AB Foods: Raises Profit Forecast

London / UK. (abf) Associated British Foods PLC (ABF) raised the group´s full-year earnings guidance, boosted by accelerated growth at the clothing chain and recovery in its sugar business. AB Foods said in its youngest «Pre Close Period Trading Update» that trading for the group since the half year has been strong resulting in an increase in adjusted operating profit for the second half compared to last year. Although the interest charge will be substantially higher, the company now expects some progress in adjusted earnings for the full year.

Expenditure on acquisitions in the year, including debt assumed, will amount to some 370 million GBP, primarily comprising the Iberian sugar business, Azucarera Ebro, and a sugar cane farm in Zambia. Proceeds from the disposal of a number of small businesses amounted to 14 million GBP.

Net Debt

Further progress in working capital management in the second half will result in an outflow substantially lower than last year, more than covering the increase in capital expenditure. Advanced consideration of some 120 million GBP has been received in respect of the sale of the Polish sugar business which will complete later this year subject to regulatory clearance. Net debt for the group at the year end is now expected to be close to the level at the half year. The rights issue announced by Illovo in South Africa will complete early in the group´s new financial year which will result in a further reduction in the group´s net debt of some 100 million GBP.

Sugar + Agriculture

Sugar profit will be substantially ahead of last year driven by growth in the EU and Illovo which more than offset losses in China.

In the EU, ABF´s UK and Polish businesses delivered good results with solid operating performances, robust sales, the benefit of a strong Euro and favourable energy costs. ABF acquired Azucarera Ebro, the leading sugar producer in Iberia, in April this year. This was followed by the announcement in August that the company had reached agreement to sell its Polish sugar business, the country´s fourth largest producer, to Pfeifer + Langen Polska S.A. Completion, which is subject to regulatory approval, is expected in late 2009. The combination of ABF´s leading position in the UK with that of Azucarera Ebro in Iberia, together with access to the sugars of the Least Developed Countries provided by Illovo, gives the company a strong presence in the EU market (…).

Grocery

Grocery achieved good revenue and operating profit growth in the second half which was driven by progress in Allied Bakeries, Twinings Ovaltine and ABF´s business in Australia. Performance at ACH (?) in the US has steadily improved during the second half with higher Mazola volumes and the full utilisation of the high priced corn oil contracts that depressed first half profit (…).

The UK grocery businesses made further progress led by a strong performance from Allied Bakeries with increased margins from further improvements in operations. Twinings Ovaltine continued to deliver growth, particularly from Ovaltine in its developing markets, and from high consumer demand for Everyday tea. Silver Spoon benefited from increased demand for home baking ingredients which, combined with distribution gains, resulted in higher sales and market share across the Silver Spoon sugar and Allinson flour ranges. Closure of the Newark packaging plant and transfer of operations to an expanded plant at Bury is on plan to complete in the Autumn. The ethnic foodservice sector in the UK continued to suffer from the effects of recession which has impacted sales by Westmill Foods and its profit will be lower than last year as a consequence.

Ingredients

The Ingredients businesses continued to benefit from the weakness of sterling against the US-Dollar and the Euro. The yeast and bakery ingredients business of AB Mauri performed well, with good progress made in yeast in South America and in technical ingredients in the Americas, but with tough trading conditions experienced in India.

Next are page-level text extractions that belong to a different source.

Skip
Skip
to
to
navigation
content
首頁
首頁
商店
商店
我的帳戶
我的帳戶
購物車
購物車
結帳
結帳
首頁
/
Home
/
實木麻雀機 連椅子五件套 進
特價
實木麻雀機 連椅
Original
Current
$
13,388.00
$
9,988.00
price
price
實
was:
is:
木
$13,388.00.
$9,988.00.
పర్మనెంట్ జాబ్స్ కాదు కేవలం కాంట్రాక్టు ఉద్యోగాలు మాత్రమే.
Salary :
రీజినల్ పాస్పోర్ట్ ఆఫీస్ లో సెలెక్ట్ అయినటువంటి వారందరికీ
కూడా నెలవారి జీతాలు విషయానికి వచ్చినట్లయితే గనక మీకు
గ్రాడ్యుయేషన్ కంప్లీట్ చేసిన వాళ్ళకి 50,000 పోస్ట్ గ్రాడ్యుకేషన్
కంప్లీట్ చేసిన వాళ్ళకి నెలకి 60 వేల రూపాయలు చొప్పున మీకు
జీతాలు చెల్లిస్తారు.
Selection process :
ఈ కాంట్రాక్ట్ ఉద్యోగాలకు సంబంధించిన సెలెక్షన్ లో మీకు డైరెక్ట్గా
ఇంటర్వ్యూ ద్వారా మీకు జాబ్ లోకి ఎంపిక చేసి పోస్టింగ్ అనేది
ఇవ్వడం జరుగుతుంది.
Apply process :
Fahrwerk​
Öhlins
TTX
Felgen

ABF recently ceased production at its small yeast facility in Ireland and transferred the operation to Hull in the UK. AB Foods also completed the sale of the Gilde Bakery Ingredients business in Iberia and its manufacturing plant in Portugal in accordance with the agreement reached with the EU Commission.

ABF Ingredients had a difficult year with lower sales volumes and pressure on margins as some commodity prices fell. Feed enzymes performed well with good growth generated from geographic expansion and new products. The enzymes capacity expansion in Finland is complete and expansion of the Chinese yeast plant in Harbin and construction of an adjoining yeast extracts facility are on schedule.

Retail

Sales and profit at Primark will again be well ahead of last year. ABF expects to have opened six new stores in the second half of the year, two in Spain, one each in Germany and Portugal, and two in the UK. ABF closed two smaller stores in Bristol and Tooting when the new stores were opened there. This will bring the total number of stores to 191 by the year end. The company will be trading from 5,9 million square feet of selling space which is an increase of nine percent since last year end. Like-for-like sales growth of seven percent is expected for the full year driven by a very strong performance in the UK. This performance was achieved through Primark´s strong competitive position, its highly appealing merchandise and better weather than last year. The stores in Continental Europe have performed well although it is early days for Germany and Portugal. Operating profit margin is expected to be lower than last year, impacted by the increased fixed overhead of the new UK distribution centre, as was the case in the first half, but also by lower gross margins as a result of the effect of sterling weakness on the cost of goods priced in US-Dollars.